Depuis l’année dernière, le ministère de l’Éducation encourage les universités techniques à ouvrir des classes professionnelles spéciales pour les étudiants des pays visés par la nouvelle politique vers le sud. Les universités en question ne peuvent rechercher des étudiants en recourant à des intermédiaires et les étudiants ne peuvent travailler à temps partiel que 20 heures par semaine au maximum.

La législatrice du Kuomintang, Ko Chih-en (柯志恩), a attiré l’attention de la commission pour l’éducation et la culture du parlement hier jeudi sur le cas de l’Université de KangNing et son recrutement illégal d’étudiants du Sri Lanka, qui travaillaient plus d’heures que ce qui est légalement autorisé. Bien que ces élèves ne soient pas arrivés dans le cadre des classes spécifiques de la nouvelle politique vers le sud, des cas similaires se sont produits dans plusieurs autres universités.

Ko Chih-en a montré un article d’un journal indonésien qui affirme que 4 universités taiwanaises collaboreraient avec des agences intermédiaires. Les étudiants sont informés qu’ils peuvent non seulement obtenir un certificat académique, mais qu’ils peuvent également gagner jusqu’à 20 000 dollars NT (soit environ 537 euros) par mois avec la nourriture et le logement fournis.
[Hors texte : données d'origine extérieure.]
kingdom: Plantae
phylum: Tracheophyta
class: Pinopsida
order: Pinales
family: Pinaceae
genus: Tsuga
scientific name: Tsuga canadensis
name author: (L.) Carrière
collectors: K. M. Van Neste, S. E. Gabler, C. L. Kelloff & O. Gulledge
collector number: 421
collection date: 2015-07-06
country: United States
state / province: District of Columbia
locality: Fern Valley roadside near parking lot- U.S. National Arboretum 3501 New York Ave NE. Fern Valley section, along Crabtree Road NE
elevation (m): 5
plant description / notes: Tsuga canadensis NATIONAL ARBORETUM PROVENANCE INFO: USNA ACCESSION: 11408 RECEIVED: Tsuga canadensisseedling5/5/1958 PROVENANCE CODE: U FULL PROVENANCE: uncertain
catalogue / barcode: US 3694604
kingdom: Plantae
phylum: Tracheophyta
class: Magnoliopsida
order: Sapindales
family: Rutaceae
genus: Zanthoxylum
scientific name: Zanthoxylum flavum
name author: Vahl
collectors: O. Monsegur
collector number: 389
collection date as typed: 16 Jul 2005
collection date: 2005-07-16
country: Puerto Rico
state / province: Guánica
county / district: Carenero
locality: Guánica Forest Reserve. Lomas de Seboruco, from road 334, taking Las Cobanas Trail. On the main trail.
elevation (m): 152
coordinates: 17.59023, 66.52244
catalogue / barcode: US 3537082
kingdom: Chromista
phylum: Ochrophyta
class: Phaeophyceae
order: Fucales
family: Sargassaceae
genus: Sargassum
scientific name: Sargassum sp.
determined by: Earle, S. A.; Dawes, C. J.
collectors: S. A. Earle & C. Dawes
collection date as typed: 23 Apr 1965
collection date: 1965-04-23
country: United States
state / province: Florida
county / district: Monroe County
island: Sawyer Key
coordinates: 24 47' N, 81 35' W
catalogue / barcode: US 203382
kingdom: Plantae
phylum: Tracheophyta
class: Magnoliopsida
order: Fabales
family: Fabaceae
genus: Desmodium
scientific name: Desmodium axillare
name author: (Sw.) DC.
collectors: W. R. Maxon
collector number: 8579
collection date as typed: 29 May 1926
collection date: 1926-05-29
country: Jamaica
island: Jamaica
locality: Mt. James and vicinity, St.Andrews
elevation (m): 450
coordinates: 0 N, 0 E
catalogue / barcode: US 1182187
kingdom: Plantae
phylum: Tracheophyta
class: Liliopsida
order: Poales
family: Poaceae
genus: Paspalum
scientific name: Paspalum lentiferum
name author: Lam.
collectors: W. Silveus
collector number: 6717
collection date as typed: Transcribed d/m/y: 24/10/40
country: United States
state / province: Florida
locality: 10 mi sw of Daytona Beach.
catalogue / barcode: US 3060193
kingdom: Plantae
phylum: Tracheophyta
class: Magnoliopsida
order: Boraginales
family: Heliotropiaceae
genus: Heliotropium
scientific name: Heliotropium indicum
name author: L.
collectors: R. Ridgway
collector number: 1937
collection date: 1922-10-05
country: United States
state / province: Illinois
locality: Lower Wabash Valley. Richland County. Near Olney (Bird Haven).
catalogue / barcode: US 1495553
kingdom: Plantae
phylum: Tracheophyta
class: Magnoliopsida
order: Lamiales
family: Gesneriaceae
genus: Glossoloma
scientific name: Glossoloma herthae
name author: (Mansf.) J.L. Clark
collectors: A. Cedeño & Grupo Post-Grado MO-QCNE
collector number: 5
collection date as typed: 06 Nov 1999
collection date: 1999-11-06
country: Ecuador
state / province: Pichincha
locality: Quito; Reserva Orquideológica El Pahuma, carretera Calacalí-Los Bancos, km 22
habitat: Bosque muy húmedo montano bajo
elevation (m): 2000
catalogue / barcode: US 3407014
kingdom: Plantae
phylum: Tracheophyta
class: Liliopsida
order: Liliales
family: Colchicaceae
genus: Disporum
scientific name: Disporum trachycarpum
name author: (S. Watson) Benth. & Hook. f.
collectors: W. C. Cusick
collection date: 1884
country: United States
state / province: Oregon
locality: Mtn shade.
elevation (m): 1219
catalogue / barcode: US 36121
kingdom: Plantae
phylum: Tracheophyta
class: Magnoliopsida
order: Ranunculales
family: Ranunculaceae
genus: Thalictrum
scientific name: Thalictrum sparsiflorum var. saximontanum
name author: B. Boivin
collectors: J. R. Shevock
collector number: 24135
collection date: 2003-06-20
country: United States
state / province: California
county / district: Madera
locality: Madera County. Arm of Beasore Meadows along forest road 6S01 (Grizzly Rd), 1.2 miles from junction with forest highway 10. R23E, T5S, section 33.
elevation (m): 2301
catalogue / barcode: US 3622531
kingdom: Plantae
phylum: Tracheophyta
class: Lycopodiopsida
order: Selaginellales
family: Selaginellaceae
La législatrice a demandé au ministère de l’Éducation d’enquêter sur ces éventuelles illégalités.

Ko enverra sous peu tous les éléments de preuve et documents en sa possession concernant 6 universités techniques au ministère de l’Éducation. Le ministre de l’éducation par intérim, Yao Leeh-ter (姚立德), a déclaré qu’il mènerait une enquête approfondie sur la question.